Sometimes, disclosures need to be revised.  If a revised disclosure is necessary, it must be received by the customer at least four business days prior to closing, which means that it if is mailed, it must be mailed seven business days before closing.
 
Did You Endorse That Service Provider?

Separate from the Loan Estimate is a required list of settlement services for which the customer can shop. You must identify at least one provider for each service. Do you have a policy for how you will identify these providers for each market area? How many will you list for each category? Are you going to vet them? If not, do you have a disclaimer ready? (Hint: the model form does not have one.)
 
Collecting Fees

There are also new restrictions on fees that can be collected prior to giving a Loan Estimate and prior to a consumer’s consent to proceed. For example, no fee other than a credit report fee can be collected prior to the Loan Estimate and consumer consent to proceed. 
 
Pre-Closing Disclosure
 
As most of you know, the other major document required by the new rules is the Closing Disclosure, which as you know, combines two existing forms, the HUD-1 Settlement Statement and final Truth-in-Lending disclosures, into one form, and must be provided to consumers at least three business days before closing the loan. 
 
Mistakes are going to happen, but if they are caught in time, they can be corrected.  The rule says you can retroactively cure violations by refunding the excess portion of a cost or fee to the consumer, and delivering corrected disclosures to reflect the refund, within 60 days after closing.  You’ll need to decide if you want to set up a post-consummation review process to ensure that you provide corrected Closing Disclosures to catch these and correct them.  
 
Additional Disclosures
 
Beyond the two primary disclosures, there are others to have ready by August 1:
  • the post-consummation escrow cancellation notice (aka "Escrow Closing Notice") 
  • the post-consummation mortgage servicing transfer
  • partial payment notice

Record Retention 
 
You probably need to update record retention policies as well.  
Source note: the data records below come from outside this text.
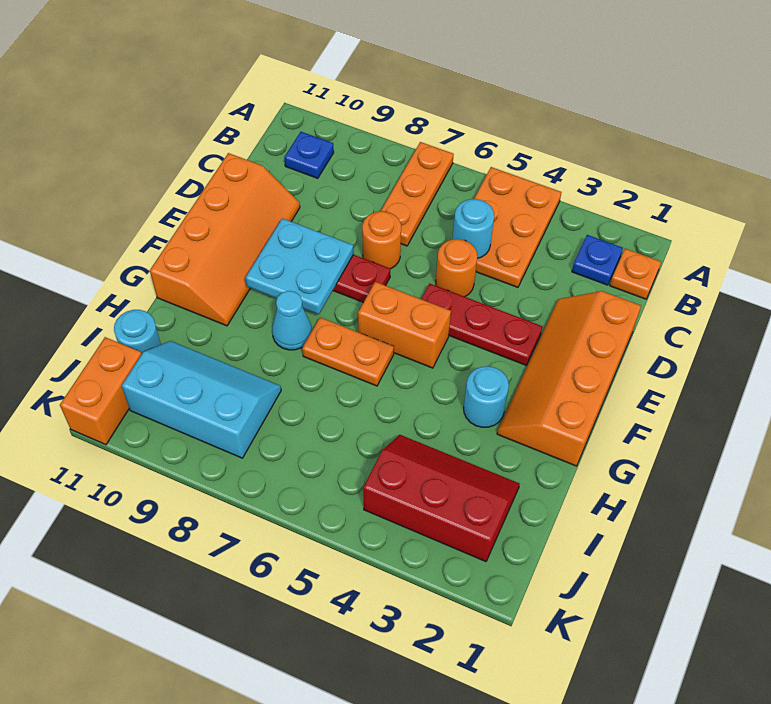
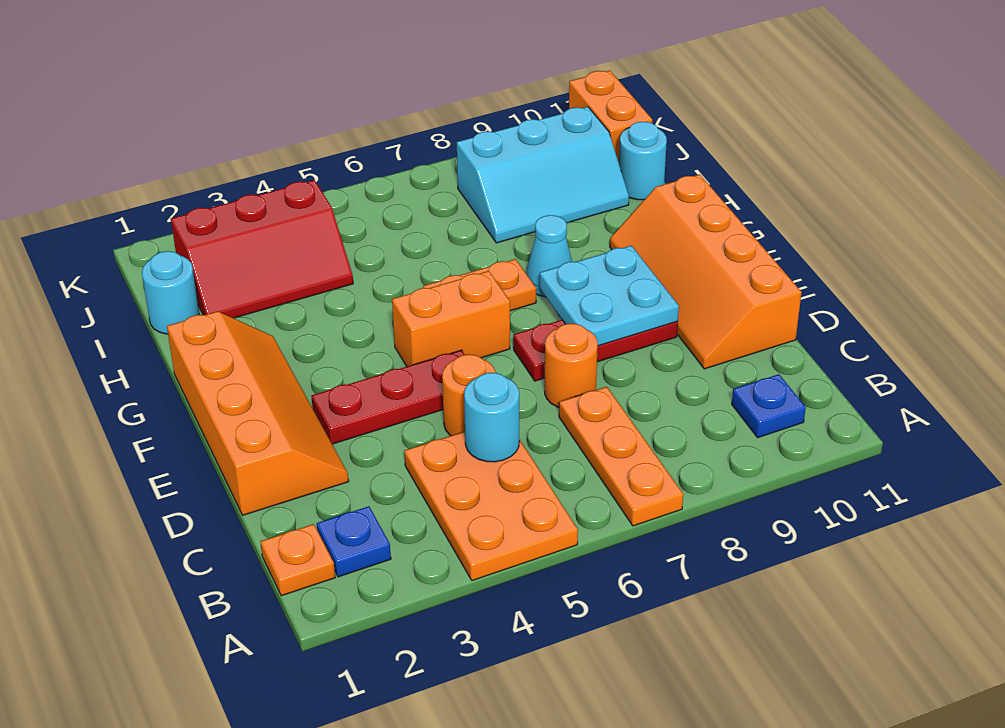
cyan round brick G3 level 1 -> cyan round brick I1 level 1

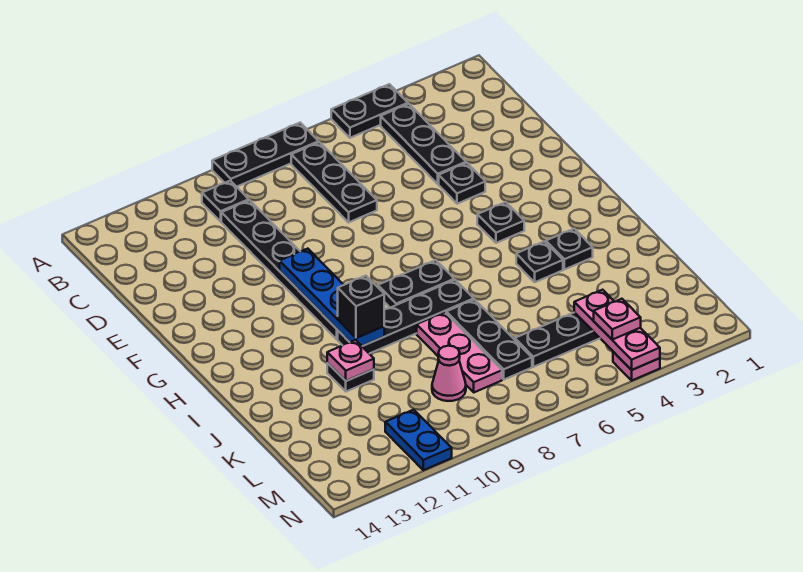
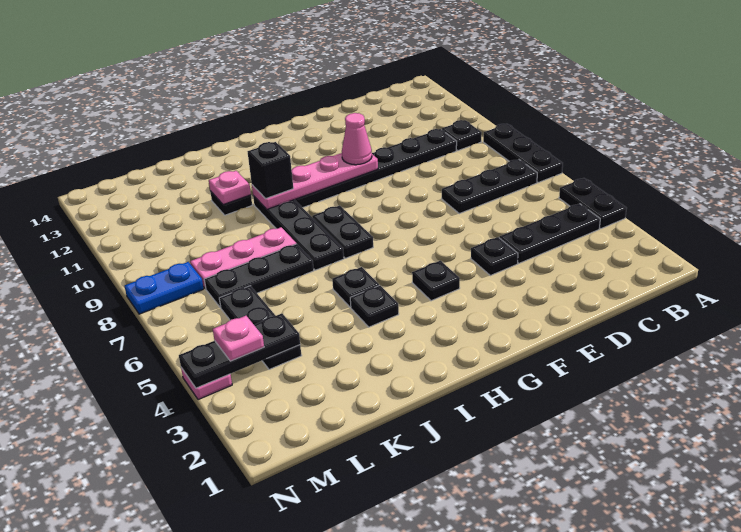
blue plate F10:I10 level 2 -> pink plate F10:I10 level 2
black plate I3 level 1 -> black plate I5 level 1
pink plate L4:N4 level 2 -> black plate L4:N4 level 2
pink cone L9 level 1 -> pink cone F10 level 3
blue plate M11:N11 level 1 -> blue plate M8:N8 level 1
  • Keep a copy of the Closing Disclosure (and all documents related to the Closing Disclosure) for five years after consummation, even if you sell the loan and the servicing rights.
  • Keep the Post-Consummation Escrow Cancellation Notice (Escrow Closing Notice) and the Post-Consummation Partial Payment Policy disclosure for two years. 
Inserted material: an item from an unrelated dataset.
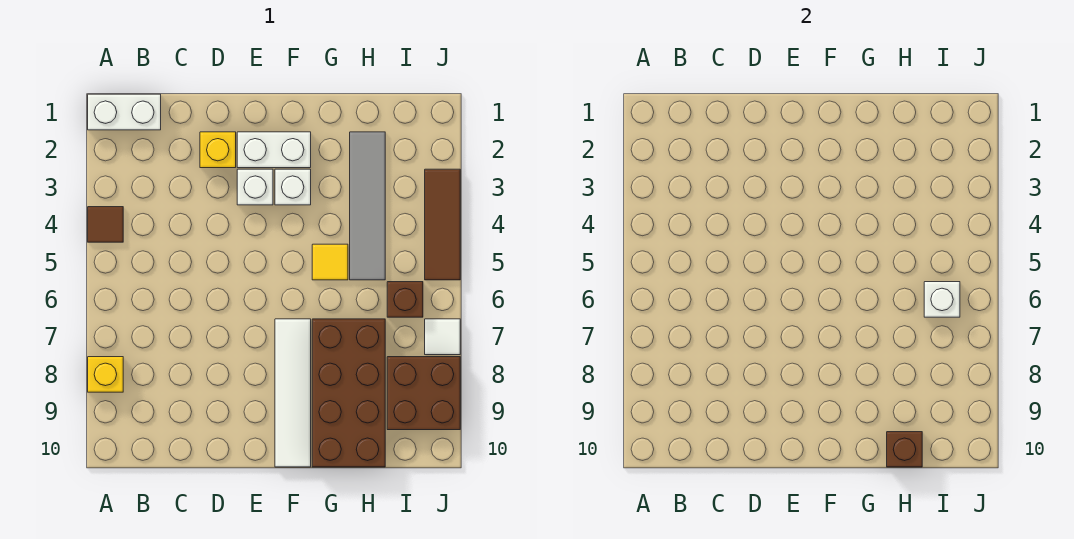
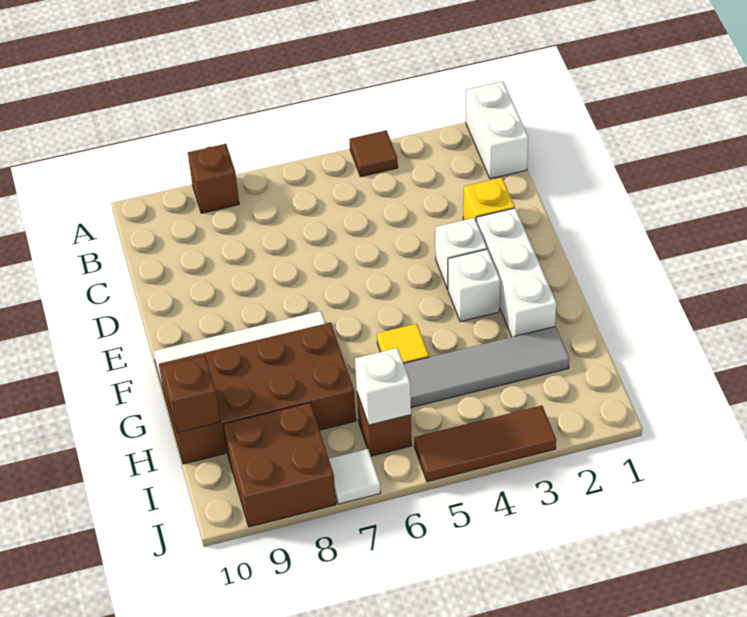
yellow brick A8 level 1 -> brown brick A8 level 1
white brick E2:F2 level 1 -> white brick E2:G2 level 1

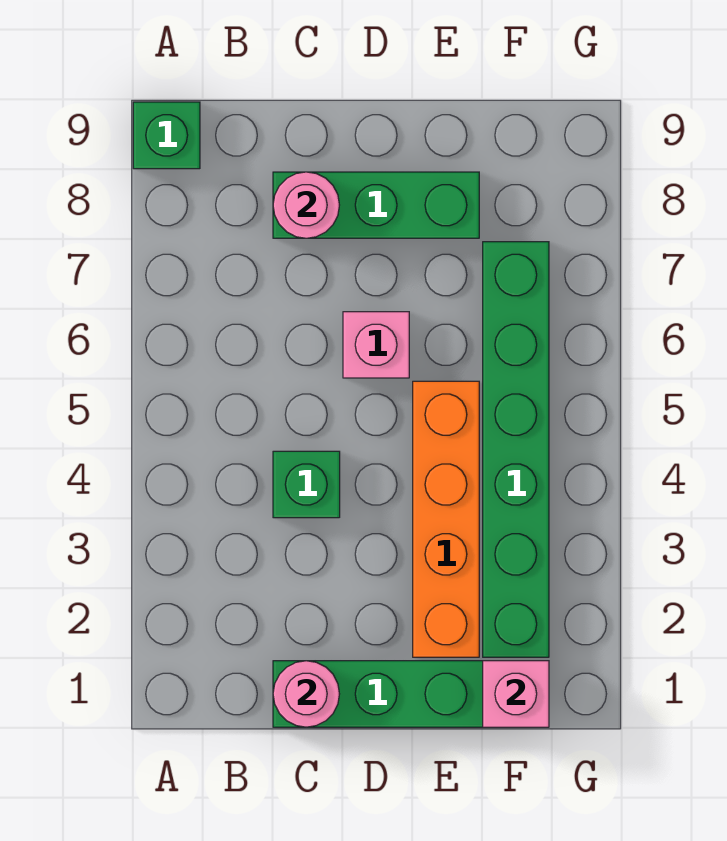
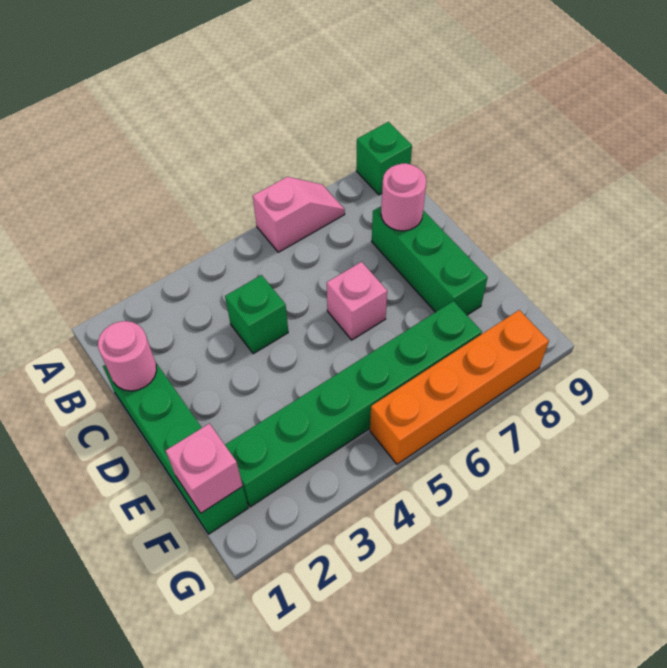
none -> pink slope A6:A7 level 1 top 6
orange brick E2:E5 level 1 -> orange brick G5:G8 level 1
  • For all other evidence of compliance with the Integrated Disclosure provisions of Regulation Z (including the Loan Estimate) maintain records for three years after consummation of the loan.
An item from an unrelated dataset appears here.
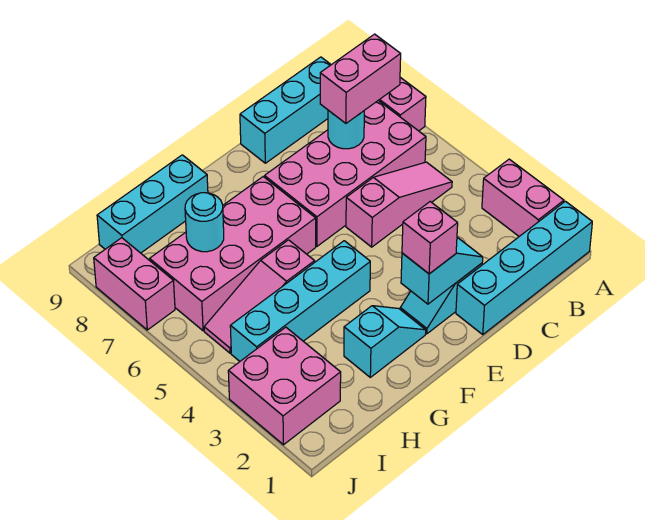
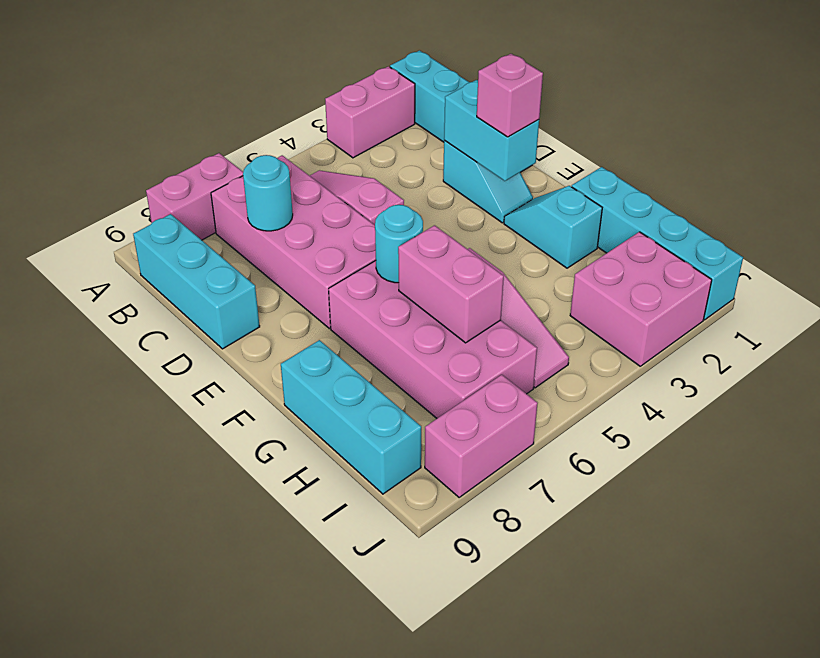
pink brick B7:C7 level 3 -> pink brick G6:H6 level 2
cyan slope D2:E2 level 2 top E -> cyan brick D2:E2 level 2
cyan brick F4:I4 level 1 -> cyan brick G1:J1 level 1
cyan round brick H7 level 2 -> cyan round brick F6 level 2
  • Be sure you know when to use the new forms versus when to continue to use the existing disclosures (GFE, initial and final TIL, and the HUD-1)
    • Specifically, the TILA-RESPA rule does not apply to HELOCs, reverse mortgages or mortgages secured by a mobile home or by a dwelling that is not attached to real property (i.e., land). (§ 1026.19(e) and (f))
    • However, certain types of loans that are currently subject to TILA but not RESPA are subject to the new integrated disclosure requirements, including: construction-only loans, vacant-land loans, and loans secured by 25 acres or more.
  And Many More...
 
Here are a few things you’ll want to think about, such as the following: 
  • Do you have policies and forms for pre-consummation and post-consummation disclosures? 
  • Also, think about how a consumer will give the required indication of intent to proceed with a loan? Are you going to have a form?
  • How are you going to track the new tolerances?
In addition, I suggest you take a look at the Readiness Questionnaire in Part 2 of the CFPB’s Mortgage Rules Readiness Guide. I encourage you to work through the TILA-RESPA Integration section that begins on page 15 and ends on page 21.  This is not mandatory (and it has not been added to the Exam Manual), but it may be useful to help determine how ready you are and what you need to do next. 


My hope is that each of you reading this article will be buoyed with confidence that you are well-prepared for the August 1 compliance deadline, but if you are not, I hope this article will help you identify the areas that need work in the final days before implementation.